The news should impact Britain’s European Union membership referendum debate too.

Less than two months ago U.S. President Barack Obama flew to Britain to insist that the United Kingdom would go to the “back of the queue” for a trade deal with the U.S. But if TTIP continues to stall, the United States will find itself in an awkward situation, being years away from any such deal with the EU while having rejected an easier, bilateral deal with the United Kingdom.

In practice of course, the U.S. would simply have to back track: perhaps not as difficult if Americans elect a Republican president in November – but Democrats have been repeatedly hostile to bilateral deals with Britain.

A U.S. trade official even confirmed that the U.S. currently has a bilateral trade deal with Oman, and so there would be no problem doing one with Britain.

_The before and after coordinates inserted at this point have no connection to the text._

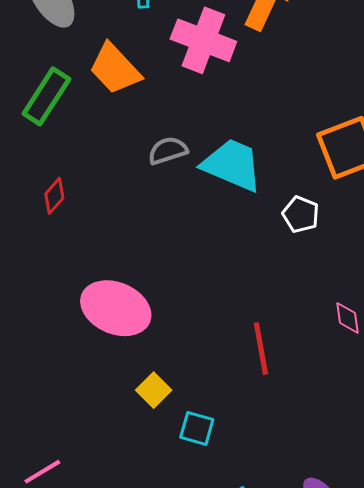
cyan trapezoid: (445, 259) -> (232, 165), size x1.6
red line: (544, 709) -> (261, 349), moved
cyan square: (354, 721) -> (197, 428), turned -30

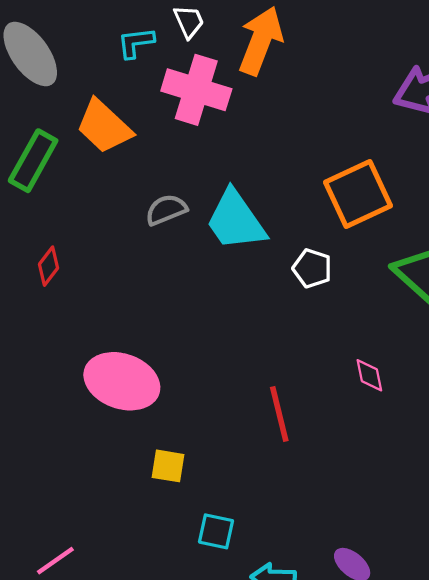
cyan trapezoid: (232, 165) -> (236, 220), turned -144
yellow square: (154, 390) -> (168, 466), turned -32
cyan square: (197, 428) -> (216, 531), moved

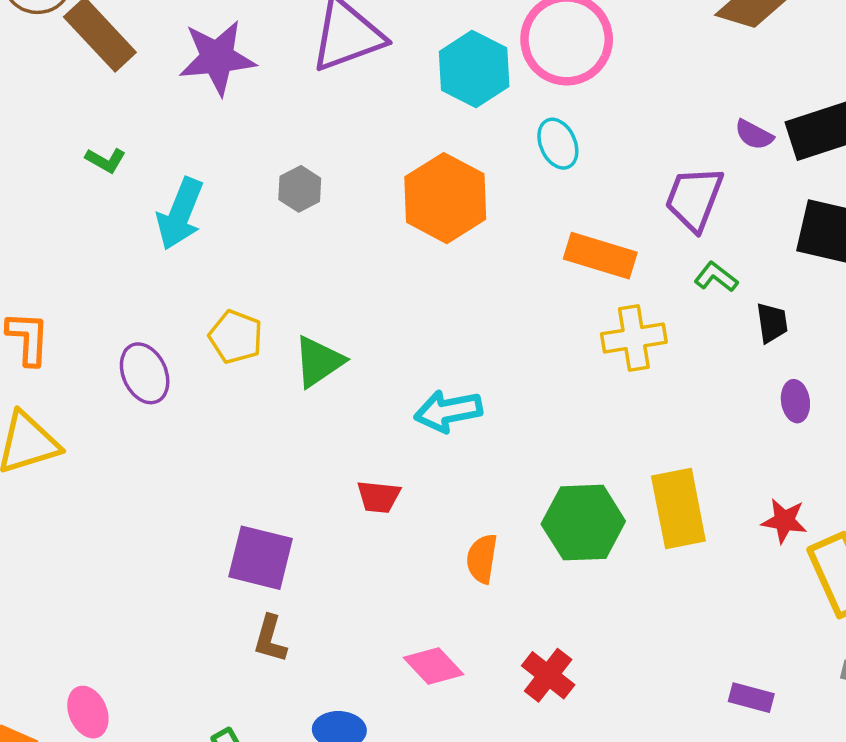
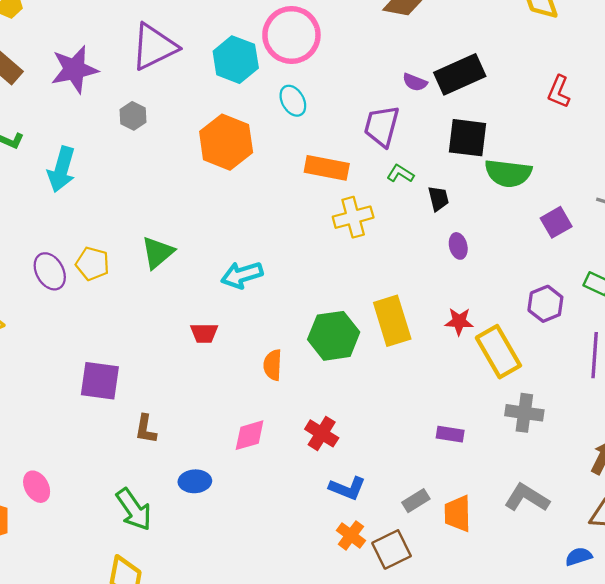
gray hexagon: (300, 189) -> (133, 116), moved
yellow pentagon: (236, 337) -> (92, 264), moved
purple square: (261, 558) -> (100, 381), moved
pink diamond: (434, 666) -> (250, 435), turned -57

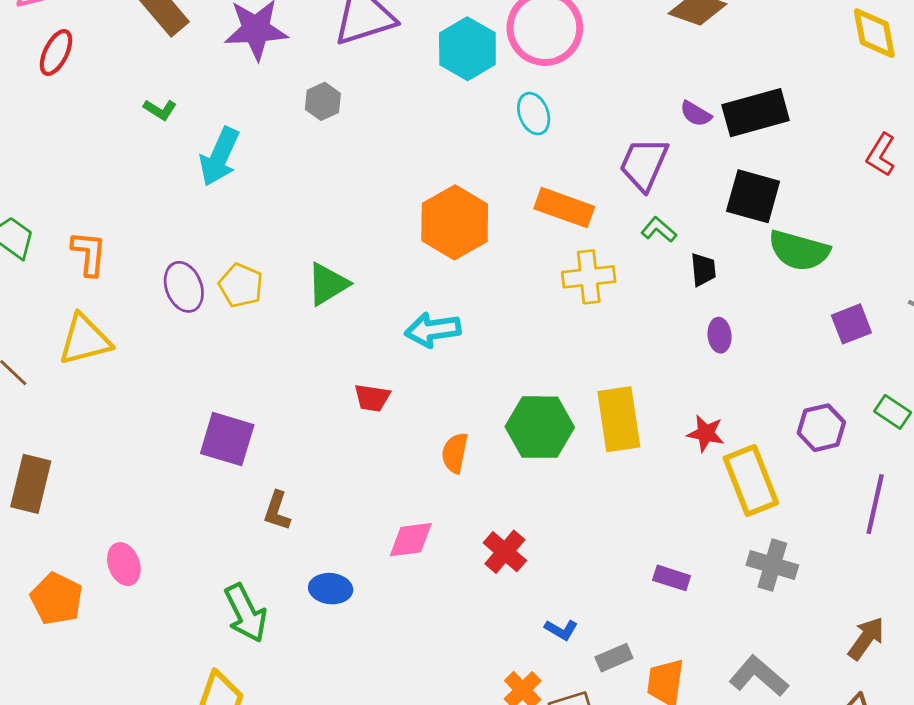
orange hexagon: (226, 142) -> (455, 222), moved
blue L-shape: (347, 488) -> (561, 630), moved, size x0.7

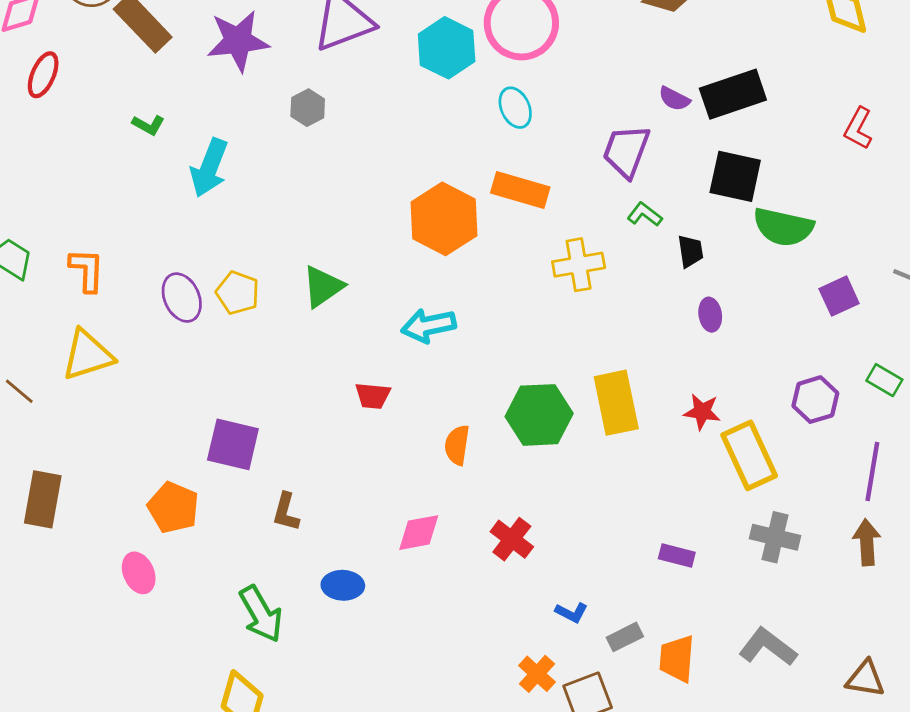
orange rectangle: (564, 208) -> (520, 190), moved
orange pentagon: (57, 599) -> (173, 507), moved
brown arrow: (866, 638) -> (867, 542), moved, turned -36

But ‘Leave’ campaigners have been traditionally impotent when it comes to economic and trade arguments – failing to seize on the unpopularity of TTIP and the implications of what is known by many to be a “corporate stitch up” deal.

The major opposition to TTIP stems from the Investor-State Settlement Dispute (ISDS) portion of the deal which allows corporations to sue governments for implementing policies mandated by the voting public. A Breitbart London investigation uncovered that the Canadian government has been sued to the tune of over $2bn as a result of a similar trade deal.

“If it gets delayed three years, to five years, to seven years into the future because of whatever the remaining differences are, that doesn’t mean that the status quo is going to remain either,” said Michael Froman, Barack Obama’s trade representative.

But with TTIP on the rocks, it looks increasingly like the status quo of an expansionist European Union and a rudderless United States will continue.

If Britain leaves the European Union – it could potentially work at a faster pace than both while maintaining current trading relationships.